May
2010
Temple Garlands & Country Gardens — the Gardener’s Storied Heritage
Sooner or later, any gardener starts looking to buy a garden fork in the UK or perhaps marveling at some Alan Titchmarsh lawn rakes — but it’s worth pointing out, it’s taken much of human history to reach these heights. Tribes cultivated gardens thousands of years before anyone dreamed up the garden hoe or the lawn trimmer. The activity we think of as a favorite hobby first began over sixteen thousand years ago. The Egyptians made gardens for spirituality, for practical reasons, and of course pleasure. Generally protected by walls of stone, fertile grounds were tended to produce flowers, grapes, fruit and nut bearing trees, vegetables, and from time to time even fish ponds. While admittedly they consumed most of this some plants were cultivated in the name of their gods. Priests, too, looked after various herbs on the surrounding land.
They weren’t the only civilization to landscape ancient gardens. These include the Persians, the Assyrians, not to mention the Babylonians, who all also incorporated buildings of some size into landscapes. As you’d think, one other civilization who practiced this would be the Romans — the Greeks, however, dedicated their efforts to the potential for sustenance of their farmsteads and nothing else.

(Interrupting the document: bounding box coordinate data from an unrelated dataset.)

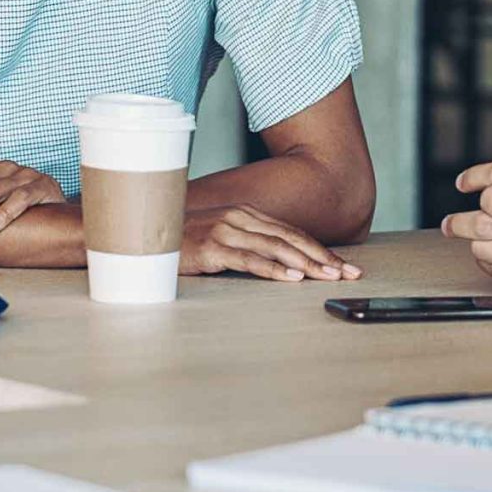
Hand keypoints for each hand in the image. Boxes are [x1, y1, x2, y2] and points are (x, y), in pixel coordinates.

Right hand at [181, 205, 364, 281]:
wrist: (144, 235)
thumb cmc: (184, 241)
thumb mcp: (221, 237)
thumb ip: (248, 243)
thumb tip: (280, 262)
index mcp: (246, 214)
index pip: (292, 233)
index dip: (320, 249)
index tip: (343, 265)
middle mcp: (240, 217)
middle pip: (291, 239)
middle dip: (323, 257)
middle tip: (347, 273)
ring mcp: (226, 230)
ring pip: (276, 248)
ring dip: (306, 264)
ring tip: (328, 276)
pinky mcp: (212, 247)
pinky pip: (250, 260)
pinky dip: (274, 269)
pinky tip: (291, 278)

In that era, spades and hoes were the fresh concepts that rakes and garden forks would become in times to come — real differences even before considering what materials they relied on. Hoes were initially hewn out of stone, but later pieces used bronze, copper, and iron. Everything was abruptly stopped under the pressure of the Middle Ages. Gardening suffered, but by good fortune, the Church kept what had been learned alive. Afterward, society began to grow charming gardens using vegetables, herbs, and flowers to provide an idyllic space. Standards began to evolve, a formal system overseeing how the garden should, in the end, turn out. You’ve only got to think about the artistry inherent in a knot garden to realize this. So if you chance to be investigating ways to remediate that vexatious lawn rakes deformity or browsing some informative garden spades review, remember that things changed again when visionaries such as Humphry Repton, William Kent, and Lancelot “Capability” Brown picked up a lawn rake and the rest of the garden implements to engineer mind blowing designs. William Kent and others took the conventions — so fixed now as to be metaphorically frozen — and discarded any that detracted from their plans, mingling a natural outlook with appropriate statues and other such decorative touches. In the modern day, the way they appear may have changed but we still tend plants as our ancestors used to. At the end of the day, they’re always some of the most picturesque spaces on earth.